Puis ce jeu est apparu dans les recommandations sur le PS Store, et j’avais à ce moment précis besoin d’un petit jeu sans prétention, avec une boucle de gameplay simple et efficace pour une petite semaine. Le gameplay, les arbres de compétences, de runes, etc., tout ceci colle à son grand frère qu’il tente un peu de “singer”, à la différence que cette fois, ça y est, la boucle est lancée.
Je me rends compte que c'était la DA hideuse de Vampire Survivors ainsi que son ergonomie sur mobile qui finirent d’enfoncer le clou et me laissèrent sur le carreau.

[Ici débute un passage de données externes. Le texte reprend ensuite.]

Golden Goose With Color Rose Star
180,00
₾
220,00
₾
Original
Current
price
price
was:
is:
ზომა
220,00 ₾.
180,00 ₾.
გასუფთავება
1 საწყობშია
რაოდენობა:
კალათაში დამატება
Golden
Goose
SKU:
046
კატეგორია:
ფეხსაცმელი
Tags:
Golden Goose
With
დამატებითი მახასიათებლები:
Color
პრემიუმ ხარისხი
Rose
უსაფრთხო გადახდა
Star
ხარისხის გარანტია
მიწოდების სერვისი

Ici, nous avons un design low poly sympathique esthétiquement, sans que cela ne consomme trop de ressources car… la PS5 va en avoir besoin pour faire tourner cette orgie de pixels qui, il faut l’admettre, ne manquera pas de faire criser les épileptiques ou ceux qui ont vite la nausée.
Exemple sur un extrait Youtube où je reproduis le principe du barbare Trombe de Diablo 2.

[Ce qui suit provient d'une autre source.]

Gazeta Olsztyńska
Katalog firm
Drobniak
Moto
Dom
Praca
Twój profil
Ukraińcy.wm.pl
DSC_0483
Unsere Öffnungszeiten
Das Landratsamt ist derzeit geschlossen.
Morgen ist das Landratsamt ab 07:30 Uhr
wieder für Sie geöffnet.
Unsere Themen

À haut niveau, on se rend vite compte que cela peut devenir le bordel et subir une action illisible, MAIS atteindre ce stade est tellement jouissif qu’on en redemande encore et encore. Hop ! On lance une autre session ! Ce que j'apprécie le plus dans ce Soulstone Survivors, c’est sa capacité à se dévoiler petit à petit, comme des poupées russes disposées les unes à côté des autres. Au début, on patauge dans des menus où rien n’est encore disponible et qui vont demander un farm d’enfer pour tout débloquer. Il y a de nombreux personnages avec une progression et une personnalisation volontairement colossales, misant avant tout sur la quantité sans pour autant dénaturer le plaisir de jeu. Trois touches : stick gauche pour le déplacement, stick droit pour viser, et L1 pour l’esquive. Une combinaison classique pour le genre, mais c’est surtout votre sens de l’observation qui fera la différence entre une partie ratée et une partie réussie. Et c’est ça qui, paradoxalement, peut rendre le jeu épuisant, car vous finirez par ne plus cligner des yeux pendant de longues minutes. Inutile de vous dire que dans l’extrait partagé plus haut, il n’y a aucun repos possible : un dixième de seconde peut faire la différence.

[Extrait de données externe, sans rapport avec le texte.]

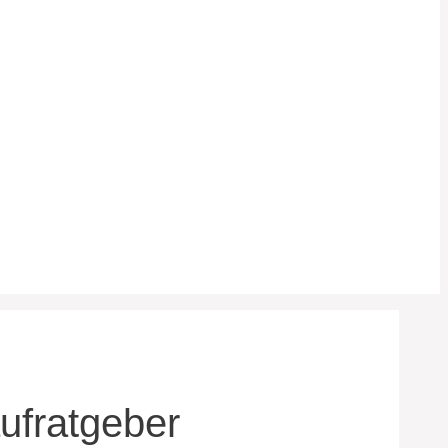
ufratgeber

Pour conclure, ben je suis accro ! Malgré quelques défauts, comme une ergonomie bancale dans les menus et une musique générique qui va finir très vite sur “mute”, Soulstone Survivors rassemble les éléments manquants à la première expérience du concept d’origine : visuellement agréable et coloré, plus de précision avec la DualSense, et cette avalanche de contenu rentabilise à 200 % les 15 € d’investissement. Pour moi, c’est un grand oui. Mais je vous préviens… une fois que vous décrocherez de votre TV, vous verrez un monde tournant au ralenti en plus de finir à la pharmacie pour acheter un zeste de relaxation oculaire.